- Set task: Can you reproduce every one of the entries below line for line, without changing anything?

┌──

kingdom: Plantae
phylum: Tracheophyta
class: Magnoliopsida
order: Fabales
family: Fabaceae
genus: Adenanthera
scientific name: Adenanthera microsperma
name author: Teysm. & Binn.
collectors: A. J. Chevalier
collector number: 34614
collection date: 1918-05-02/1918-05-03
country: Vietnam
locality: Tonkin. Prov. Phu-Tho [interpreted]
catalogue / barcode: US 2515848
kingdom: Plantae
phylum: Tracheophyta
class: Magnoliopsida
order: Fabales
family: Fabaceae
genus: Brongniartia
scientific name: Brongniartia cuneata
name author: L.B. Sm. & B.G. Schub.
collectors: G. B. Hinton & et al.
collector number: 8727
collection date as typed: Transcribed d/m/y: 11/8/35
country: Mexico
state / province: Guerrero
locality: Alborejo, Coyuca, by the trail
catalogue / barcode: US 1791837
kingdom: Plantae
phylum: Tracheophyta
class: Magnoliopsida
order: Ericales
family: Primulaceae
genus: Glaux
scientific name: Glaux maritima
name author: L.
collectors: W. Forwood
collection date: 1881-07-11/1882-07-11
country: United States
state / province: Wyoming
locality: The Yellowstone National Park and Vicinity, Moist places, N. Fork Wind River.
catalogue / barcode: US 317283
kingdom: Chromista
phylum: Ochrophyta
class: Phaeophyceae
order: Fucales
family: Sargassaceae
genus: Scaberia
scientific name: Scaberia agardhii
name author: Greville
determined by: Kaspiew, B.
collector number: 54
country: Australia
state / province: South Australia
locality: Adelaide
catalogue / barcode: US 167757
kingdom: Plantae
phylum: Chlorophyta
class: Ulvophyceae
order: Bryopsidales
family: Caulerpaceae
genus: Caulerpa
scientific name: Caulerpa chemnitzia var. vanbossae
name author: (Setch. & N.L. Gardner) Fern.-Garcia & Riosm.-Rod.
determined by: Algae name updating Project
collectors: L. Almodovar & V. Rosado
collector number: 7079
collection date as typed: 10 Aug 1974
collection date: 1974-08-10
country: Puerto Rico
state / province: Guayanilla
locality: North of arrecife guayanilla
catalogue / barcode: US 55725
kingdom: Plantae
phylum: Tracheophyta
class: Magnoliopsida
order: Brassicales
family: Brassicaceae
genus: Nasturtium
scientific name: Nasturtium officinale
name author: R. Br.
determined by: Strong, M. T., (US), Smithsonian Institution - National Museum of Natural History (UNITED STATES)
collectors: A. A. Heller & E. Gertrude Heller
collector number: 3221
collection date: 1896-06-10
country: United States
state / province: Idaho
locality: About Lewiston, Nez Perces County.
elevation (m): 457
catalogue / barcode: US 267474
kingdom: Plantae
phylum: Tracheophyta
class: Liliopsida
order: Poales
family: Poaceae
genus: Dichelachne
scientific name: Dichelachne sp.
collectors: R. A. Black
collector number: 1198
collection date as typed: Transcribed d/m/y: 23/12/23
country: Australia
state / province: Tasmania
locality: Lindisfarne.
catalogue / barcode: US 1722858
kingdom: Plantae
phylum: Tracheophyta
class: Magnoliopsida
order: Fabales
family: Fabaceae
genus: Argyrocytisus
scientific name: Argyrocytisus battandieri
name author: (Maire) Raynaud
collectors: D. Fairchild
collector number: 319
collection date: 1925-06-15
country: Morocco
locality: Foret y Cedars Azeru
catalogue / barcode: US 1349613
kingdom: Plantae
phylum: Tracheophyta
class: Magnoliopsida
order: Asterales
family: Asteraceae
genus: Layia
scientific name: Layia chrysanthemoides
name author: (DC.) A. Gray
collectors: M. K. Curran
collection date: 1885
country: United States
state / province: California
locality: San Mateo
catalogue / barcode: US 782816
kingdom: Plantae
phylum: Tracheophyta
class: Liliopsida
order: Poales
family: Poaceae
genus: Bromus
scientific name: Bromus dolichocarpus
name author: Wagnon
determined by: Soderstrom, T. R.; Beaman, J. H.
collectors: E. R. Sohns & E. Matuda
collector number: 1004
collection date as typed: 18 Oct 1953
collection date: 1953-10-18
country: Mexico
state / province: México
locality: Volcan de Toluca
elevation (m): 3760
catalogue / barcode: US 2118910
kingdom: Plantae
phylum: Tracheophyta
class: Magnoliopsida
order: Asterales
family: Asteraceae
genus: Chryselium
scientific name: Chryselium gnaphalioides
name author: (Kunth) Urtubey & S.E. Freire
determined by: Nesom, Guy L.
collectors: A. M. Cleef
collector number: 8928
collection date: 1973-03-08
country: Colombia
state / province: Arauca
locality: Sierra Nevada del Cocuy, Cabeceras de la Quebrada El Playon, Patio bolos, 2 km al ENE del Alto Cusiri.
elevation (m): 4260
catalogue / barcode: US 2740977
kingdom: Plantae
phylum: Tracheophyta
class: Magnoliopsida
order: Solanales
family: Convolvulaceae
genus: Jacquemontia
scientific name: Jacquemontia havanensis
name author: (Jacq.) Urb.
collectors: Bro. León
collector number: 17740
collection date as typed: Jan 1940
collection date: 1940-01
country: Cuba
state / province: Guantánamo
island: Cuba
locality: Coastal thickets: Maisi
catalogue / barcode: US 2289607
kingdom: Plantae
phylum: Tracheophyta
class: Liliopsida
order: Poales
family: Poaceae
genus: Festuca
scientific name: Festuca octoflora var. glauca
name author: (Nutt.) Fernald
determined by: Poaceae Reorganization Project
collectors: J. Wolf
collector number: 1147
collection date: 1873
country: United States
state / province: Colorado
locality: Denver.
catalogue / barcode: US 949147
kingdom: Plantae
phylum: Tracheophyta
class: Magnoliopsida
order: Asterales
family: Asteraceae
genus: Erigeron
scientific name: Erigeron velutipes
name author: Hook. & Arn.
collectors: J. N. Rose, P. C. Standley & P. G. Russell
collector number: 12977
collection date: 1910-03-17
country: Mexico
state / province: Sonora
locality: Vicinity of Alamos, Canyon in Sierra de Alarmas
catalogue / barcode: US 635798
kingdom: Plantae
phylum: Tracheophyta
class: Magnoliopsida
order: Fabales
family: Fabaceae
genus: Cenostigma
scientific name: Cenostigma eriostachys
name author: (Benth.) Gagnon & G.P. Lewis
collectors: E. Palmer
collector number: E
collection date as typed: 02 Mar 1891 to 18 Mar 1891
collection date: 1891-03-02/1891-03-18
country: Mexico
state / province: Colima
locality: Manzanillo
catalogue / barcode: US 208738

└──

- Answer to this task:
kingdom: Plantae
phylum: Tracheophyta
class: Magnoliopsida
order: Fabales
family: Fabaceae
genus: Adenanthera
scientific name: Adenanthera microsperma
name author: Teysm. & Binn.
collectors: A. J. Chevalier
collector number: 34614
collection date: 1918-05-02/1918-05-03
country: Vietnam
locality: Tonkin. Prov. Phu-Tho [interpreted]
catalogue / barcode: US 2515848
kingdom: Plantae
phylum: Tracheophyta
class: Magnoliopsida
order: Fabales
family: Fabaceae
genus: Brongniartia
scientific name: Brongniartia cuneata
name author: L.B. Sm. & B.G. Schub.
collectors: G. B. Hinton & et al.
collector number: 8727
collection date as typed: Transcribed d/m/y: 11/8/35
country: Mexico
state / province: Guerrero
locality: Alborejo, Coyuca, by the trail
catalogue / barcode: US 1791837
kingdom: Plantae
phylum: Tracheophyta
class: Magnoliopsida
order: Ericales
family: Primulaceae
genus: Glaux
scientific name: Glaux maritima
name author: L.
collectors: W. Forwood
collection date: 1881-07-11/1882-07-11
country: United States
state / province: Wyoming
locality: The Yellowstone National Park and Vicinity, Moist places, N. Fork Wind River.
catalogue / barcode: US 317283
kingdom: Chromista
phylum: Ochrophyta
class: Phaeophyceae
order: Fucales
family: Sargassaceae
genus: Scaberia
scientific name: Scaberia agardhii
name author: Greville
determined by: Kaspiew, B.
collector number: 54
country: Australia
state / province: South Australia
locality: Adelaide
catalogue / barcode: US 167757
kingdom: Plantae
phylum: Chlorophyta
class: Ulvophyceae
order: Bryopsidales
family: Caulerpaceae
genus: Caulerpa
scientific name: Caulerpa chemnitzia var. vanbossae
name author: (Setch. & N.L. Gardner) Fern.-Garcia & Riosm.-Rod.
determined by: Algae name updating Project
collectors: L. Almodovar & V. Rosado
collector number: 7079
collection date as typed: 10 Aug 1974
collection date: 1974-08-10
country: Puerto Rico
state / province: Guayanilla
locality: North of arrecife guayanilla
catalogue / barcode: US 55725
kingdom: Plantae
phylum: Tracheophyta
class: Magnoliopsida
order: Brassicales
family: Brassicaceae
genus: Nasturtium
scientific name: Nasturtium officinale
name author: R. Br.
determined by: Strong, M. T., (US), Smithsonian Institution - National Museum of Natural History (UNITED STATES)
collectors: A. A. Heller & E. Gertrude Heller
collector number: 3221
collection date: 1896-06-10
country: United States
state / province: Idaho
locality: About Lewiston, Nez Perces County.
elevation (m): 457
catalogue / barcode: US 267474
kingdom: Plantae
phylum: Tracheophyta
class: Liliopsida
order: Poales
family: Poaceae
genus: Dichelachne
scientific name: Dichelachne sp.
collectors: R. A. Black
collector number: 1198
collection date as typed: Transcribed d/m/y: 23/12/23
country: Australia
state / province: Tasmania
locality: Lindisfarne.
catalogue / barcode: US 1722858
kingdom: Plantae
phylum: Tracheophyta
class: Magnoliopsida
order: Fabales
family: Fabaceae
genus: Argyrocytisus
scientific name: Argyrocytisus battandieri
name author: (Maire) Raynaud
collectors: D. Fairchild
collector number: 319
collection date: 1925-06-15
country: Morocco
locality: Foret y Cedars Azeru
catalogue / barcode: US 1349613
kingdom: Plantae
phylum: Tracheophyta
class: Magnoliopsida
order: Asterales
family: Asteraceae
genus: Layia
scientific name: Layia chrysanthemoides
name author: (DC.) A. Gray
collectors: M. K. Curran
collection date: 1885
country: United States
state / province: California
locality: San Mateo
catalogue / barcode: US 782816
kingdom: Plantae
phylum: Tracheophyta
class: Liliopsida
order: Poales
family: Poaceae
genus: Bromus
scientific name: Bromus dolichocarpus
name author: Wagnon
determined by: Soderstrom, T. R.; Beaman, J. H.
collectors: E. R. Sohns & E. Matuda
collector number: 1004
collection date as typed: 18 Oct 1953
collection date: 1953-10-18
country: Mexico
state / province: México
locality: Volcan de Toluca
elevation (m): 3760
catalogue / barcode: US 2118910
kingdom: Plantae
phylum: Tracheophyta
class: Magnoliopsida
order: Asterales
family: Asteraceae
genus: Chryselium
scientific name: Chryselium gnaphalioides
name author: (Kunth) Urtubey & S.E. Freire
determined by: Nesom, Guy L.
collectors: A. M. Cleef
collector number: 8928
collection date: 1973-03-08
country: Colombia
state / province: Arauca
locality: Sierra Nevada del Cocuy, Cabeceras de la Quebrada El Playon, Patio bolos, 2 km al ENE del Alto Cusiri.
elevation (m): 4260
catalogue / barcode: US 2740977
kingdom: Plantae
phylum: Tracheophyta
class: Magnoliopsida
order: Solanales
family: Convolvulaceae
genus: Jacquemontia
scientific name: Jacquemontia havanensis
name author: (Jacq.) Urb.
collectors: Bro. León
collector number: 17740
collection date as typed: Jan 1940
collection date: 1940-01
country: Cuba
state / province: Guantánamo
island: Cuba
locality: Coastal thickets: Maisi
catalogue / barcode: US 2289607
kingdom: Plantae
phylum: Tracheophyta
class: Liliopsida
order: Poales
family: Poaceae
genus: Festuca
scientific name: Festuca octoflora var. glauca
name author: (Nutt.) Fernald
determined by: Poaceae Reorganization Project
collectors: J. Wolf
collector number: 1147
collection date: 1873
country: United States
state / province: Colorado
locality: Denver.
catalogue / barcode: US 949147
kingdom: Plantae
phylum: Tracheophyta
class: Magnoliopsida
order: Asterales
family: Asteraceae
genus: Erigeron
scientific name: Erigeron velutipes
name author: Hook. & Arn.
collectors: J. N. Rose, P. C. Standley & P. G. Russell
collector number: 12977
collection date: 1910-03-17
country: Mexico
state / province: Sonora
locality: Vicinity of Alamos, Canyon in Sierra de Alarmas
catalogue / barcode: US 635798
kingdom: Plantae
phylum: Tracheophyta
class: Magnoliopsida
order: Fabales
family: Fabaceae
genus: Cenostigma
scientific name: Cenostigma eriostachys
name author: (Benth.) Gagnon & G.P. Lewis
collectors: E. Palmer
collector number: E
collection date as typed: 02 Mar 1891 to 18 Mar 1891
collection date: 1891-03-02/1891-03-18
country: Mexico
state / province: Colima
locality: Manzanillo
catalogue / barcode: US 208738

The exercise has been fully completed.